--- INFORMATION GIVEN ---
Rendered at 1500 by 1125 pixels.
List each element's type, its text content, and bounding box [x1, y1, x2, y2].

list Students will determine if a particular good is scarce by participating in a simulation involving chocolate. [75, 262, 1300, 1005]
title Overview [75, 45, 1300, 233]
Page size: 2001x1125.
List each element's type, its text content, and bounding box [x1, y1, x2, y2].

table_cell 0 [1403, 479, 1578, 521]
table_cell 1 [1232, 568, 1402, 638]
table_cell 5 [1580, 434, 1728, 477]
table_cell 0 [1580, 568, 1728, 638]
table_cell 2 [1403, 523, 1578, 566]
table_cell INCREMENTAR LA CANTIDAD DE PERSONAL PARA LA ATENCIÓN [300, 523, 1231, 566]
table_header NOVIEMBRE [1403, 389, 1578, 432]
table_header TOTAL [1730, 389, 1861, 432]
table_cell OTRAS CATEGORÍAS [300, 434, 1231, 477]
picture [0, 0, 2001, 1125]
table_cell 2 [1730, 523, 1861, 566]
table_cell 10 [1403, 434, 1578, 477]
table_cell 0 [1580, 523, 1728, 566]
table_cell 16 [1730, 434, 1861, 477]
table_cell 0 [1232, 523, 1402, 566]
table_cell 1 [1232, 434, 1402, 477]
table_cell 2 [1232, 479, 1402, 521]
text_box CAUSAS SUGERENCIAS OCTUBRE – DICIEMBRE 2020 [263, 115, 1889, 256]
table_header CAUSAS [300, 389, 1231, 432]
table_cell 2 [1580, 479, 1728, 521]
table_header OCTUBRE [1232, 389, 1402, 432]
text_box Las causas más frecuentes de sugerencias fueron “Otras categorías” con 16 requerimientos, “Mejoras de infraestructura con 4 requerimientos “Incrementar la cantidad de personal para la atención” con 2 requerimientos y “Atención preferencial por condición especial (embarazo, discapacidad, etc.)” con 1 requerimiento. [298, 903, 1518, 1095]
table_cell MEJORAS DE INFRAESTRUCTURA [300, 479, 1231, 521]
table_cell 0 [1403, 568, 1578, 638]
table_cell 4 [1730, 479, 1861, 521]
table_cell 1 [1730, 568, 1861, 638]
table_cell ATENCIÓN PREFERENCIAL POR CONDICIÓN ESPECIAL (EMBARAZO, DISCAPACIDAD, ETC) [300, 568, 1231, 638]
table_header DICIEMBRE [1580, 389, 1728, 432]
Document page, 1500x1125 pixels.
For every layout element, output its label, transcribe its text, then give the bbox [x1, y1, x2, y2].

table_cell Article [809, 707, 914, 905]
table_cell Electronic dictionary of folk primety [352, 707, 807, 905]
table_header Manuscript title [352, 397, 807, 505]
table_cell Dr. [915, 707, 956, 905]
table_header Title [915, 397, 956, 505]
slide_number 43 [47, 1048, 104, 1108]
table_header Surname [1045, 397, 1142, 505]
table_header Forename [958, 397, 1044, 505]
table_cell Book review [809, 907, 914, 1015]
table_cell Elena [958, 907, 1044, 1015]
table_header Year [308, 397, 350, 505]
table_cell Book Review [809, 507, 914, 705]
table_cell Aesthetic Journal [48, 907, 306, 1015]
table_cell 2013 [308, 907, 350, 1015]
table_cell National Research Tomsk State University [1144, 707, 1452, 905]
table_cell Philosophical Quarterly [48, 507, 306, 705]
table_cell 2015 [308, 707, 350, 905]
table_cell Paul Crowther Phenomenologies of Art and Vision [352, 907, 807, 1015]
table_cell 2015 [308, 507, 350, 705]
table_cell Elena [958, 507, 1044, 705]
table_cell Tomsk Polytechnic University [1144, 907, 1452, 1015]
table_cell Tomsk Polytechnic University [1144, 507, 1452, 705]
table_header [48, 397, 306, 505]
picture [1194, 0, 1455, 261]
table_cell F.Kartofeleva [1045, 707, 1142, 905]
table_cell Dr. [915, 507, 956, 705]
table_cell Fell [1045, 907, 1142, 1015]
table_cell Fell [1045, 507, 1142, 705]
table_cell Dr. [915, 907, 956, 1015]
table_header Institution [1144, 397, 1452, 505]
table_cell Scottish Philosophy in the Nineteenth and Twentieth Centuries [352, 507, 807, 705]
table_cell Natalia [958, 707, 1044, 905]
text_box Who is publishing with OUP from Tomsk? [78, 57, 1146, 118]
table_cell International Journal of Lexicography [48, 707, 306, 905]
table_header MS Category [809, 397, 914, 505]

--- ASSIGNED TASK ---
Transcribe every line of the records exactly, please.

--- RESPONSE TO THIS TASK ---
Rendered at 1500 by 1125 pixels.
List each element's type, its text content, and bounding box [x1, y1, x2, y2].

list Students will determine if a particular good is scarce by participating in a simulation involving chocolate. [75, 262, 1300, 1005]
title Overview [75, 45, 1300, 233]
Page size: 2001x1125.
List each element's type, its text content, and bounding box [x1, y1, x2, y2].

table_cell 0 [1403, 479, 1578, 521]
table_cell 1 [1232, 568, 1402, 638]
table_cell 5 [1580, 434, 1728, 477]
table_cell 0 [1580, 568, 1728, 638]
table_cell 2 [1403, 523, 1578, 566]
table_cell INCREMENTAR LA CANTIDAD DE PERSONAL PARA LA ATENCIÓN [300, 523, 1231, 566]
table_header NOVIEMBRE [1403, 389, 1578, 432]
table_header TOTAL [1730, 389, 1861, 432]
table_cell OTRAS CATEGORÍAS [300, 434, 1231, 477]
picture [0, 0, 2001, 1125]
table_cell 2 [1730, 523, 1861, 566]
table_cell 10 [1403, 434, 1578, 477]
table_cell 0 [1580, 523, 1728, 566]
table_cell 16 [1730, 434, 1861, 477]
table_cell 0 [1232, 523, 1402, 566]
table_cell 1 [1232, 434, 1402, 477]
table_cell 2 [1232, 479, 1402, 521]
text_box CAUSAS SUGERENCIAS OCTUBRE – DICIEMBRE 2020 [263, 115, 1889, 256]
table_header CAUSAS [300, 389, 1231, 432]
table_cell 2 [1580, 479, 1728, 521]
table_header OCTUBRE [1232, 389, 1402, 432]
text_box Las causas más frecuentes de sugerencias fueron “Otras categorías” con 16 requerimientos, “Mejoras de infraestructura con 4 requerimientos “Incrementar la cantidad de personal para la atención” con 2 requerimientos y “Atención preferencial por condición especial (embarazo, discapacidad, etc.)” con 1 requerimiento. [298, 903, 1518, 1095]
table_cell MEJORAS DE INFRAESTRUCTURA [300, 479, 1231, 521]
table_cell 0 [1403, 568, 1578, 638]
table_cell 4 [1730, 479, 1861, 521]
table_cell 1 [1730, 568, 1861, 638]
table_cell ATENCIÓN PREFERENCIAL POR CONDICIÓN ESPECIAL (EMBARAZO, DISCAPACIDAD, ETC) [300, 568, 1231, 638]
table_header DICIEMBRE [1580, 389, 1728, 432]
Document page, 1500x1125 pixels.
For every layout element, output its label, transcribe its text, then give the bbox [x1, y1, x2, y2].

table_cell Article [809, 707, 914, 905]
table_cell Electronic dictionary of folk primety [352, 707, 807, 905]
table_header Manuscript title [352, 397, 807, 505]
table_cell Dr. [915, 707, 956, 905]
table_header Title [915, 397, 956, 505]
slide_number 43 [47, 1048, 104, 1108]
table_header Surname [1045, 397, 1142, 505]
table_header Forename [958, 397, 1044, 505]
table_cell Book review [809, 907, 914, 1015]
table_cell Elena [958, 907, 1044, 1015]
table_header Year [308, 397, 350, 505]
table_cell Book Review [809, 507, 914, 705]
table_cell Aesthetic Journal [48, 907, 306, 1015]
table_cell 2013 [308, 907, 350, 1015]
table_cell National Research Tomsk State University [1144, 707, 1452, 905]
table_cell Philosophical Quarterly [48, 507, 306, 705]
table_cell 2015 [308, 707, 350, 905]
table_cell Paul Crowther Phenomenologies of Art and Vision [352, 907, 807, 1015]
table_cell 2015 [308, 507, 350, 705]
table_cell Elena [958, 507, 1044, 705]
table_cell Tomsk Polytechnic University [1144, 907, 1452, 1015]
table_cell Tomsk Polytechnic University [1144, 507, 1452, 705]
table_header [48, 397, 306, 505]
picture [1194, 0, 1455, 261]
table_cell F.Kartofeleva [1045, 707, 1142, 905]
table_cell Dr. [915, 507, 956, 705]
table_cell Fell [1045, 907, 1142, 1015]
table_cell Fell [1045, 507, 1142, 705]
table_cell Dr. [915, 907, 956, 1015]
table_header Institution [1144, 397, 1452, 505]
table_cell Scottish Philosophy in the Nineteenth and Twentieth Centuries [352, 507, 807, 705]
table_cell Natalia [958, 707, 1044, 905]
text_box Who is publishing with OUP from Tomsk? [78, 57, 1146, 118]
table_cell International Journal of Lexicography [48, 707, 306, 905]
table_header MS Category [809, 397, 914, 505]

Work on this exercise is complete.